# What you need to do
Return only the lines of the data below from the line with "scroll(401, 236, up, 4)" up to and including the line with "click(298, 403)", exactly as written, with the pictures omitted.

Segment Start: Data under study

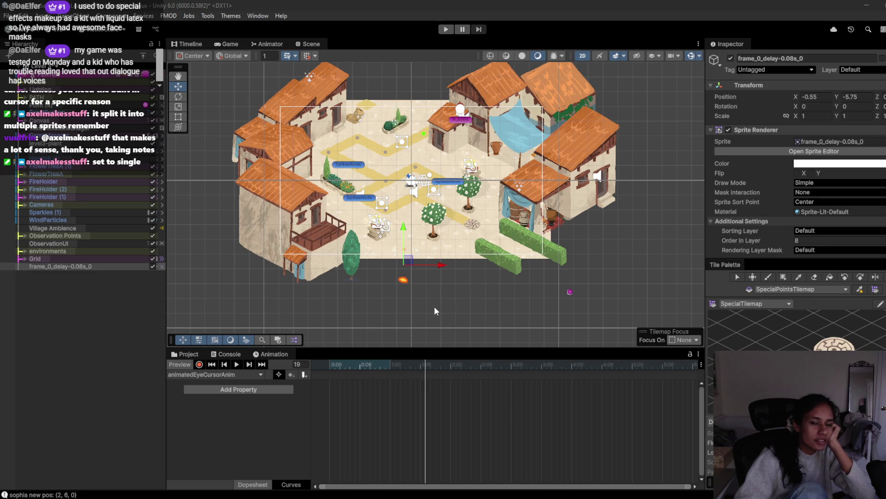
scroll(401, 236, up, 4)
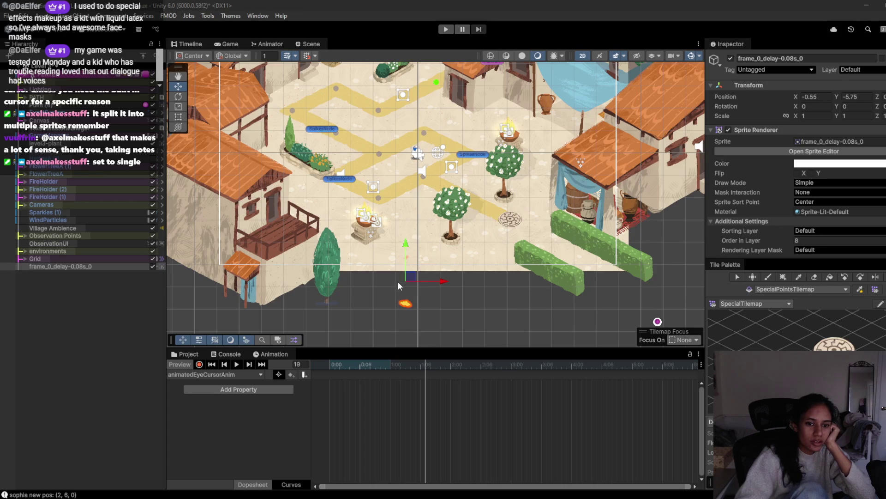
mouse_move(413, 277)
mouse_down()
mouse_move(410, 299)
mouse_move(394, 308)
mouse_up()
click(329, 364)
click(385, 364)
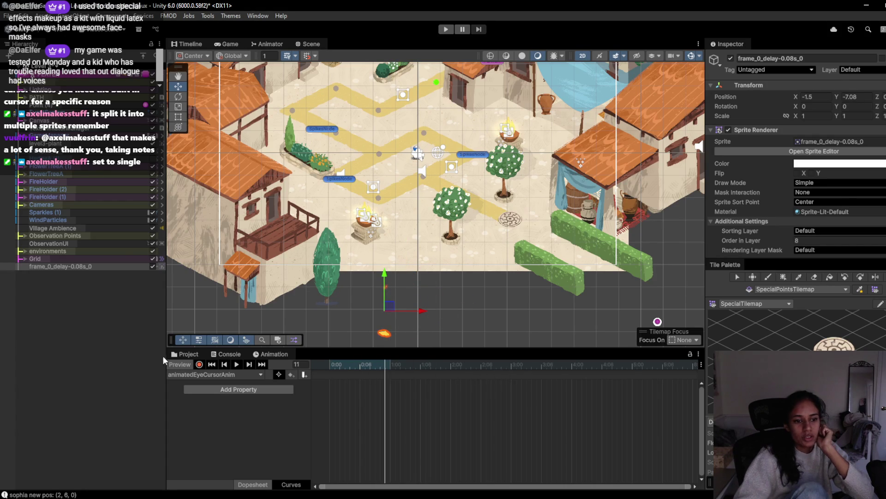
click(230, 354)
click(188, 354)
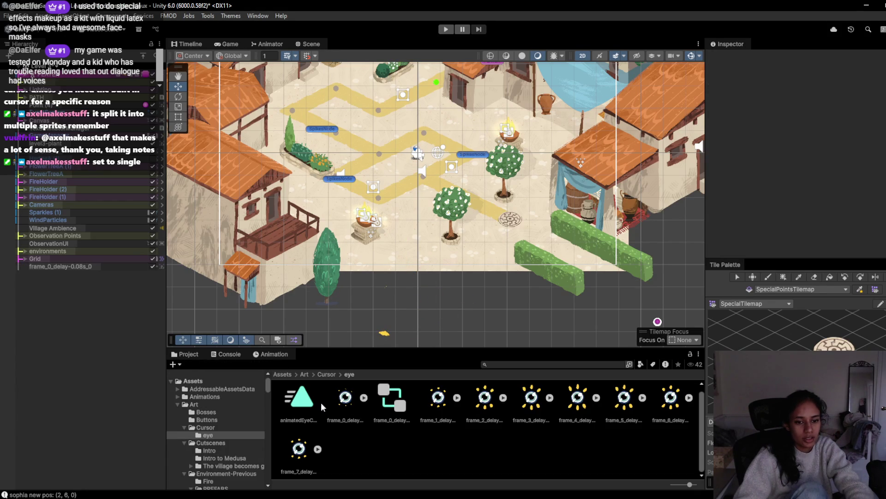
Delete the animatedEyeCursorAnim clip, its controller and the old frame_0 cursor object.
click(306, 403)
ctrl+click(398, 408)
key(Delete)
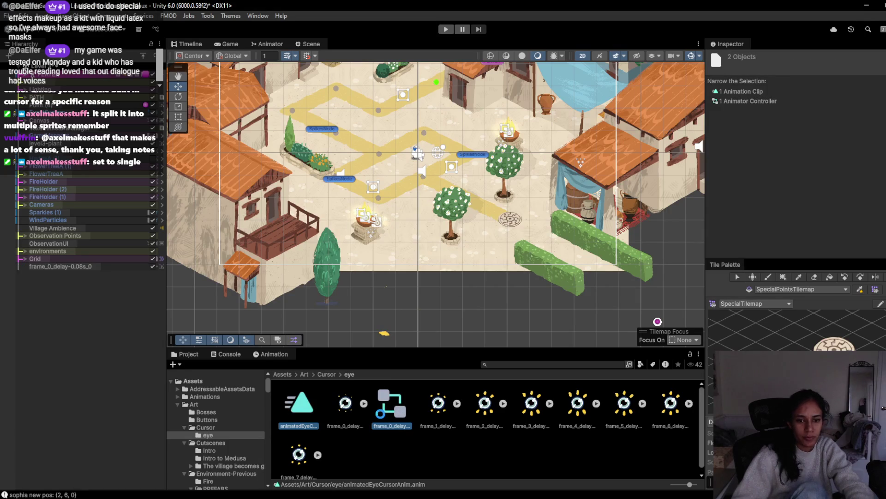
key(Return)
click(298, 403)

Segment End: Data under study
Segment Start: Data under study

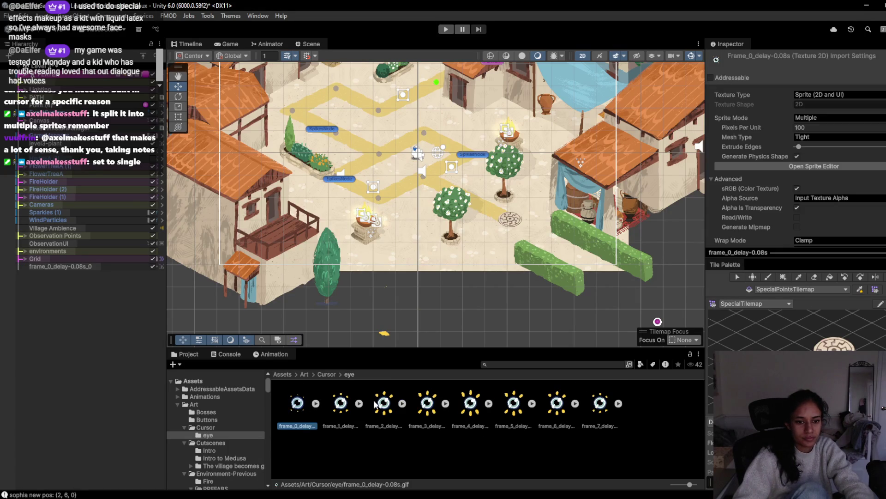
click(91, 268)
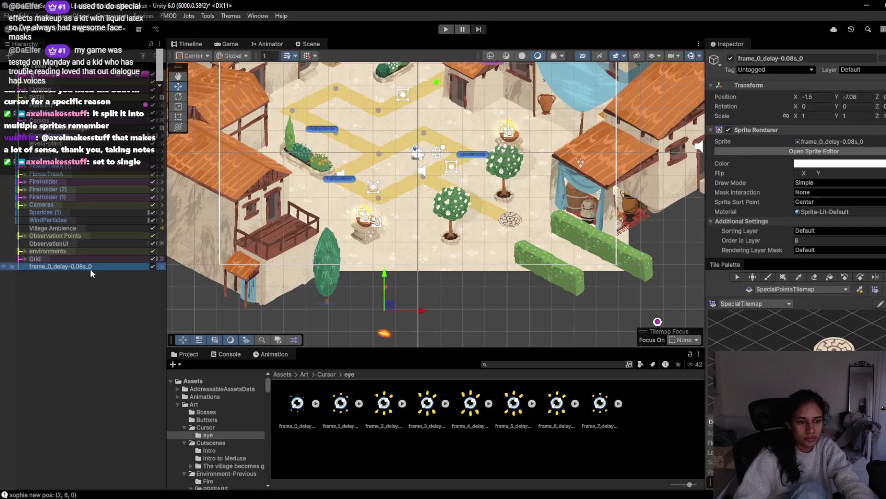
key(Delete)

Segment End: Data under study

# Result below
scroll(401, 236, up, 4)
mouse_move(413, 277)
mouse_down()
mouse_move(410, 299)
mouse_move(394, 308)
mouse_up()
click(329, 364)
click(385, 364)
click(230, 354)
click(188, 354)
Delete the animatedEyeCursorAnim clip, its controller and the old frame_0 cursor object.
click(306, 403)
ctrl+click(398, 408)
key(Delete)
key(Return)
click(298, 403)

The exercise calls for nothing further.